Exercise inputs —
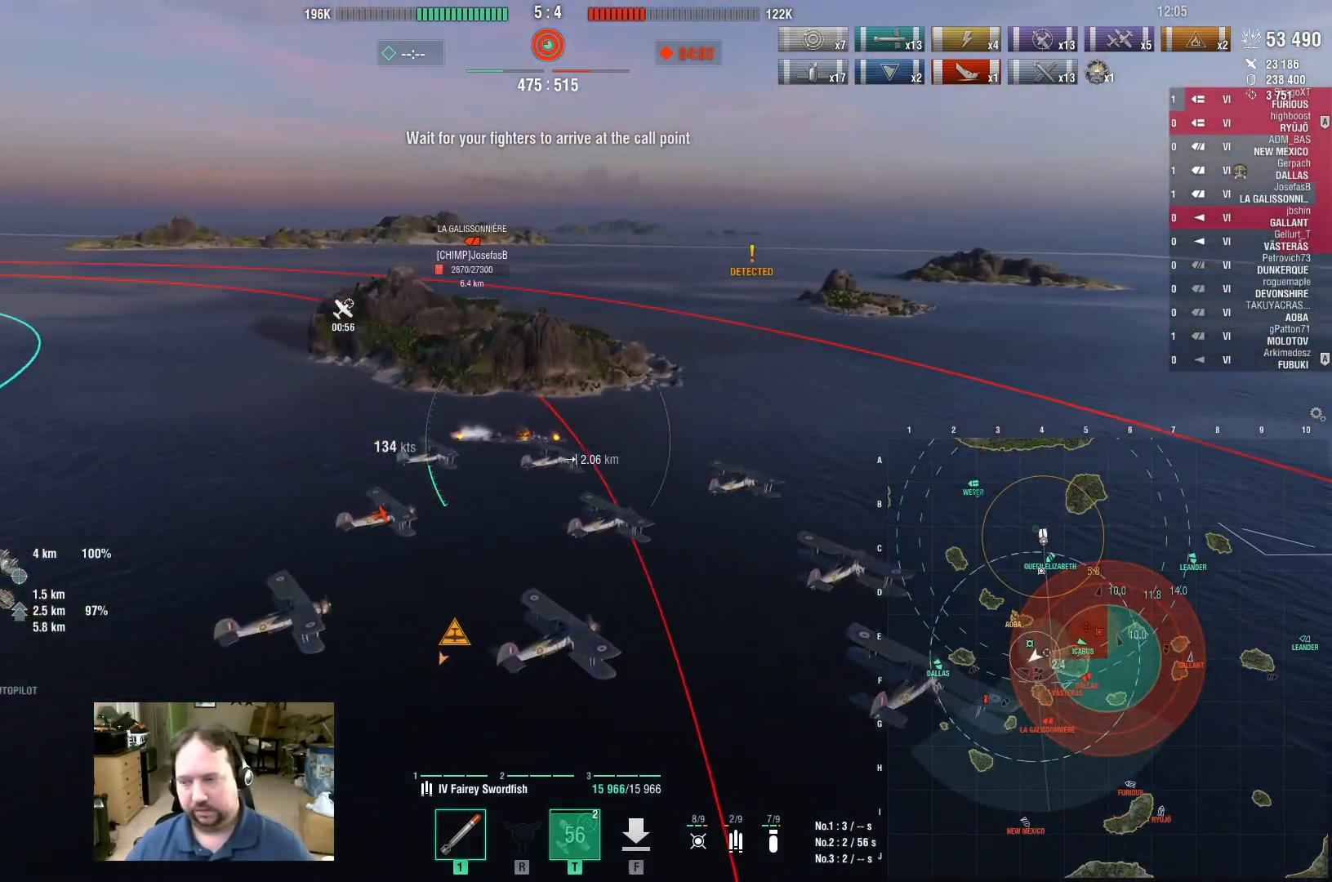
{"keys": ["a"], "mouse": [], "events": []}
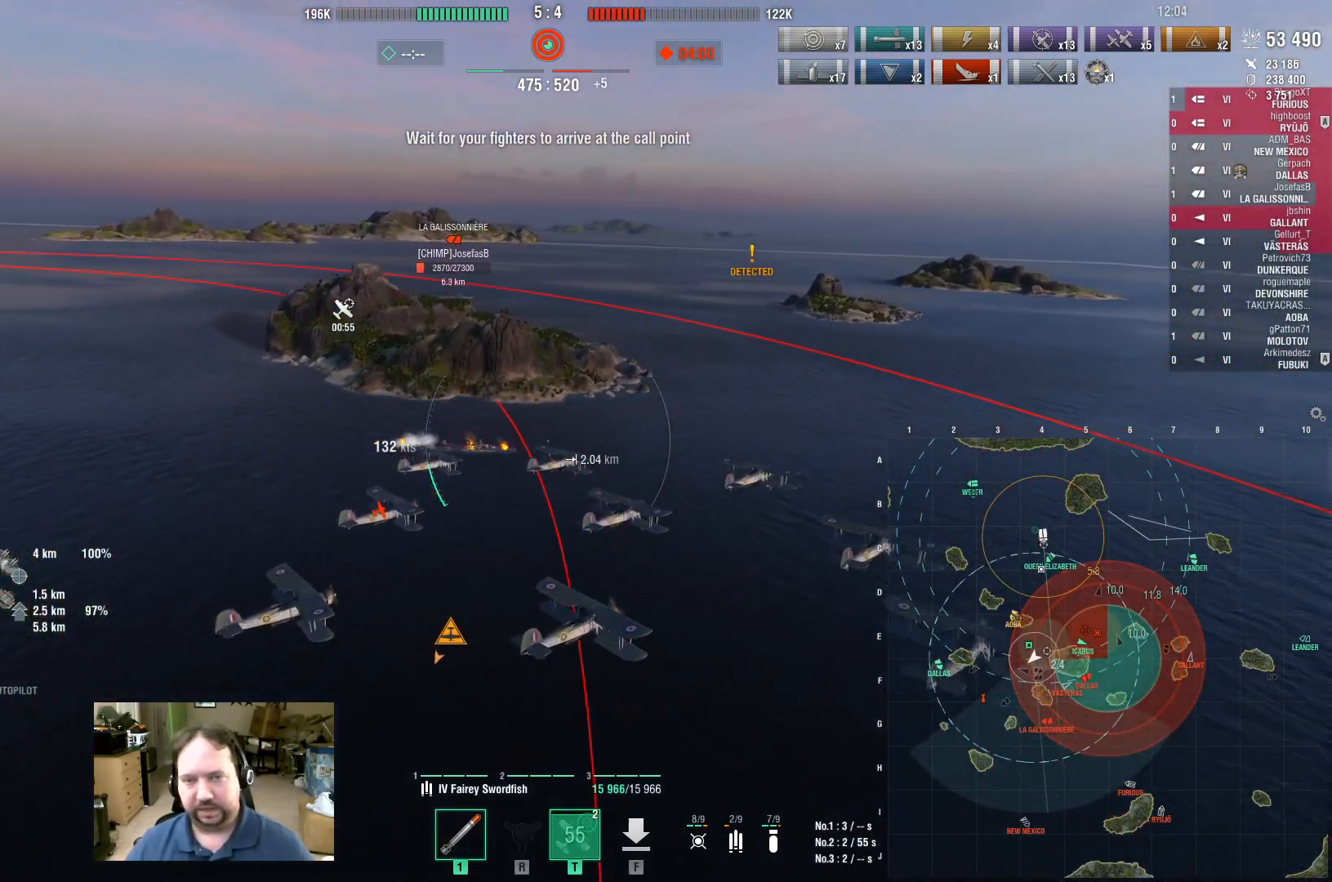
{"keys": ["a"], "mouse": [], "events": []}
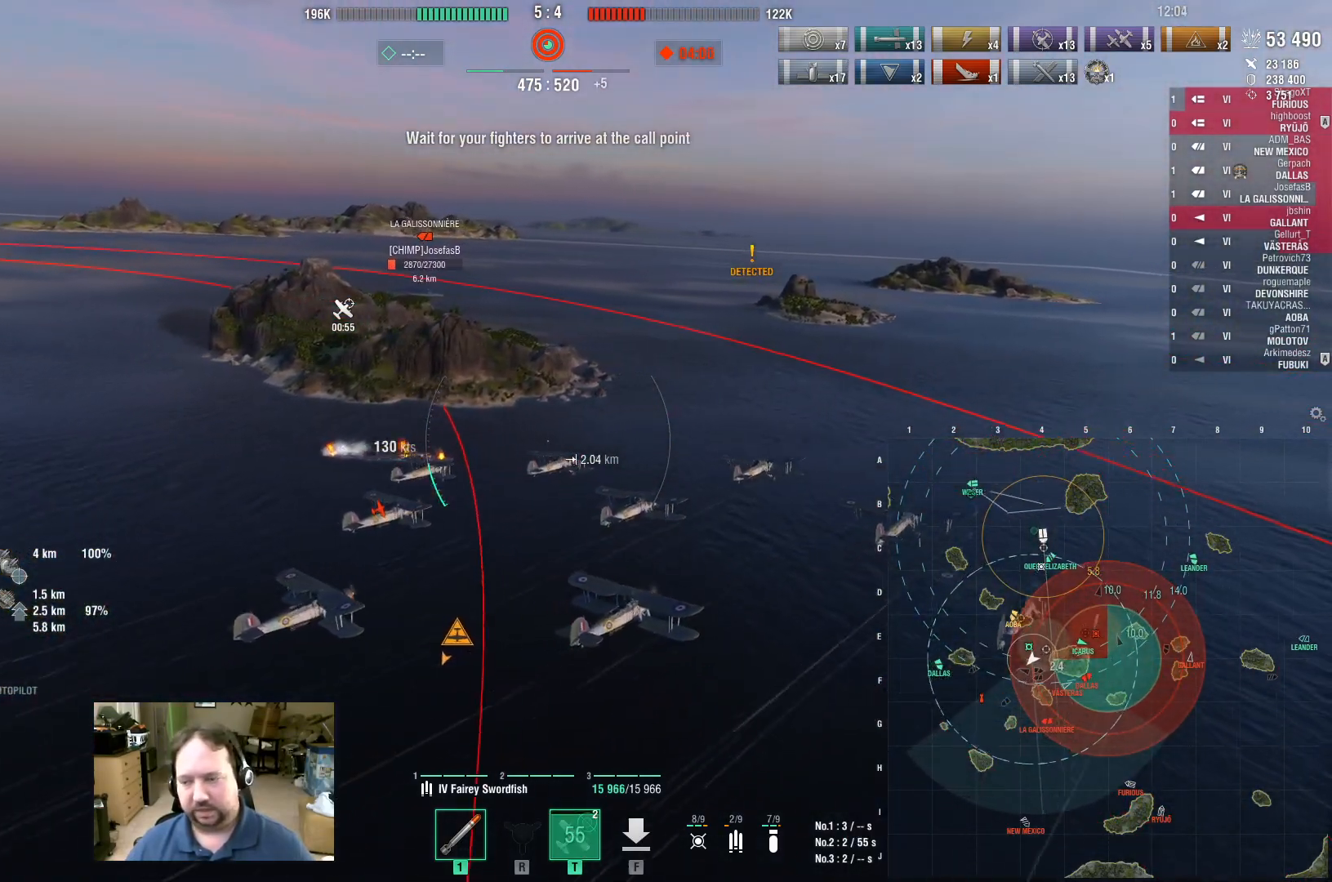
{"keys": [], "mouse": [], "events": [[433, "a", "up"]]}
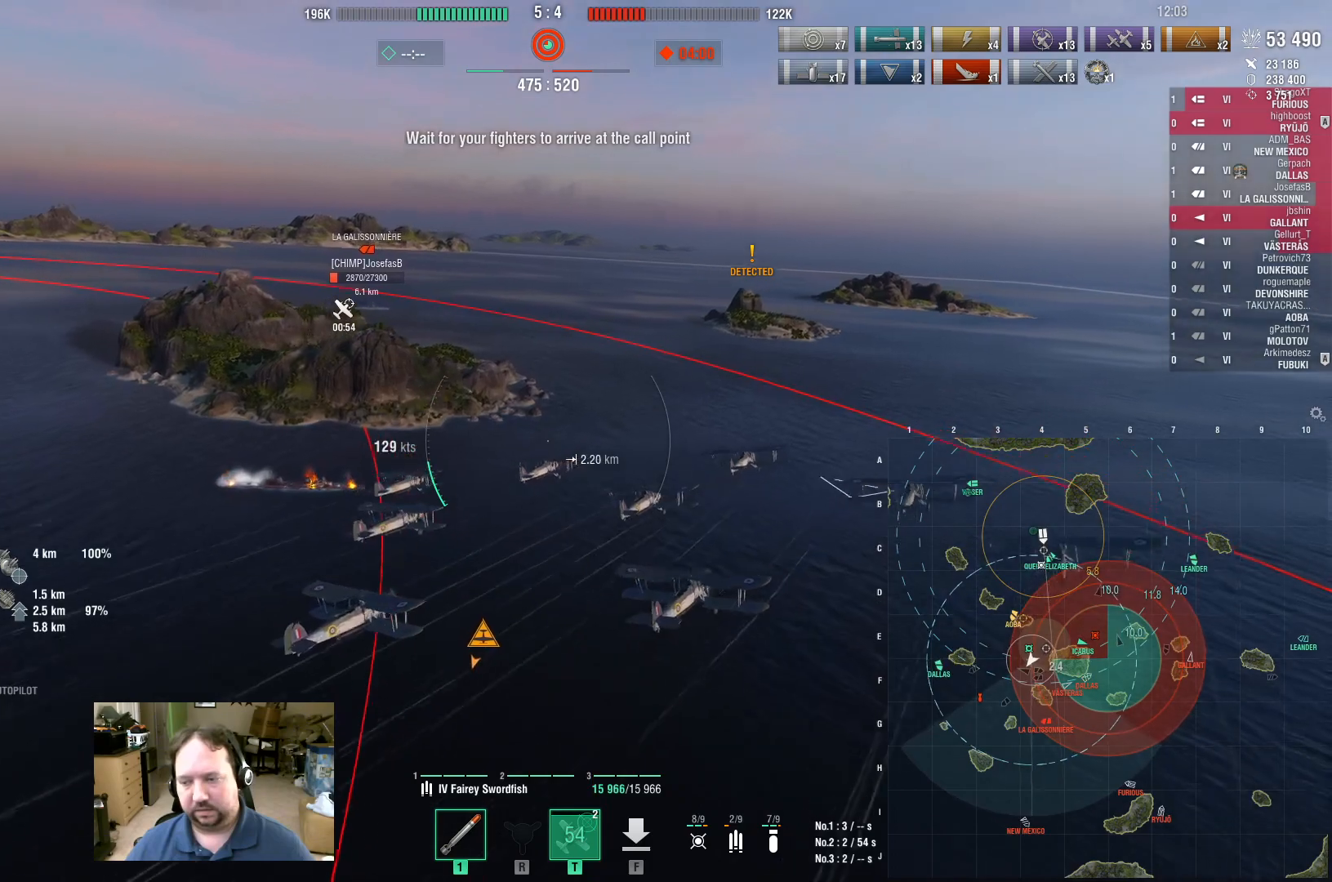
{"keys": ["w"], "mouse": [], "events": [[267, "w", "down"]]}
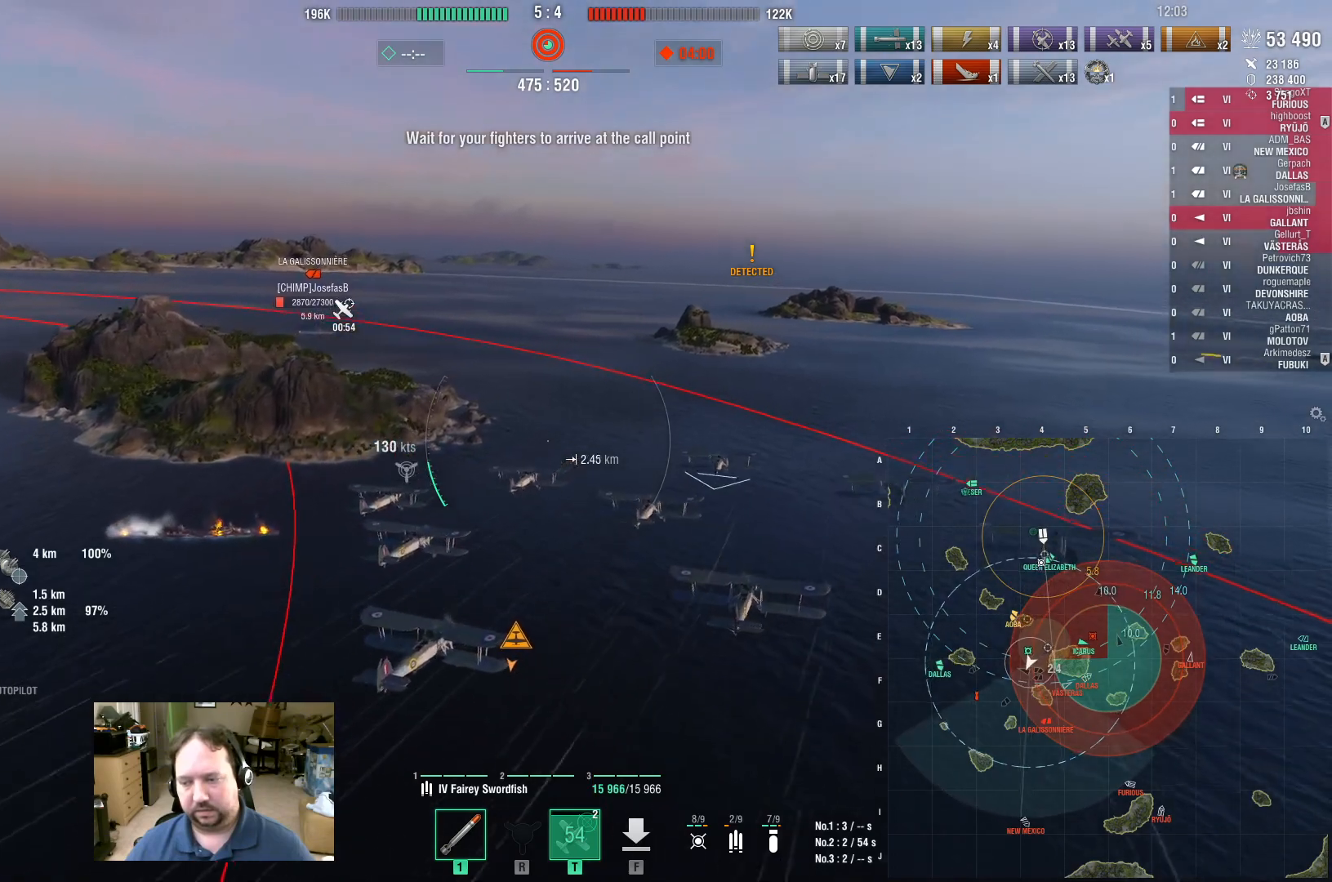
{"keys": ["w"], "mouse": [], "events": []}
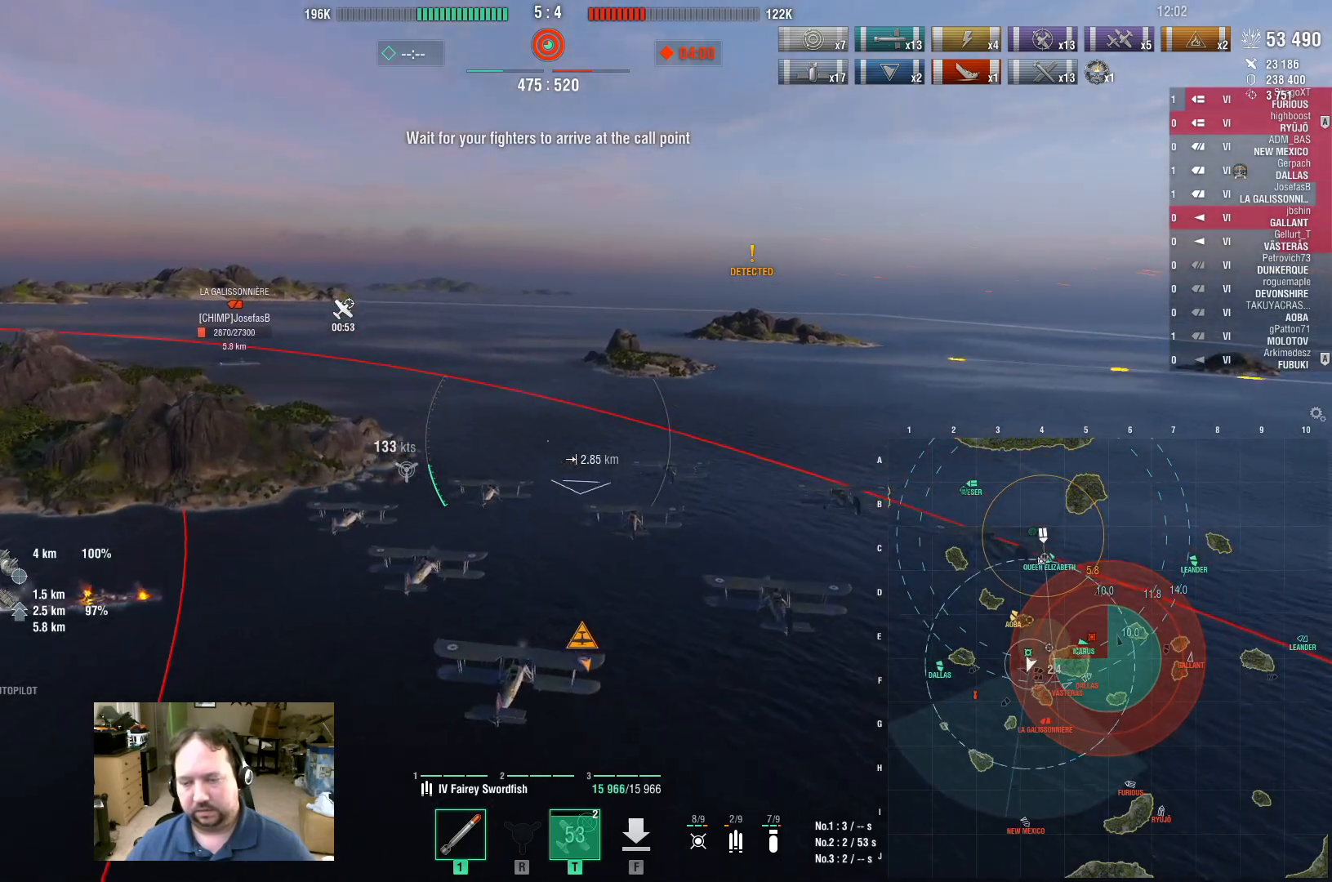
{"keys": ["d", "w"], "mouse": [], "events": [[67, "d", "down"]]}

Work to be completed —
Apart from the pictures, which are to be omitted, every record must be transcribed exactly.

Exercise answer —
{"keys": ["a"], "mouse": [], "events": []}
{"keys": ["a"], "mouse": [], "events": []}
{"keys": [], "mouse": [], "events": [[433, "a", "up"]]}
{"keys": ["w"], "mouse": [], "events": [[267, "w", "down"]]}
{"keys": ["w"], "mouse": [], "events": []}
{"keys": ["d", "w"], "mouse": [], "events": [[67, "d", "down"]]}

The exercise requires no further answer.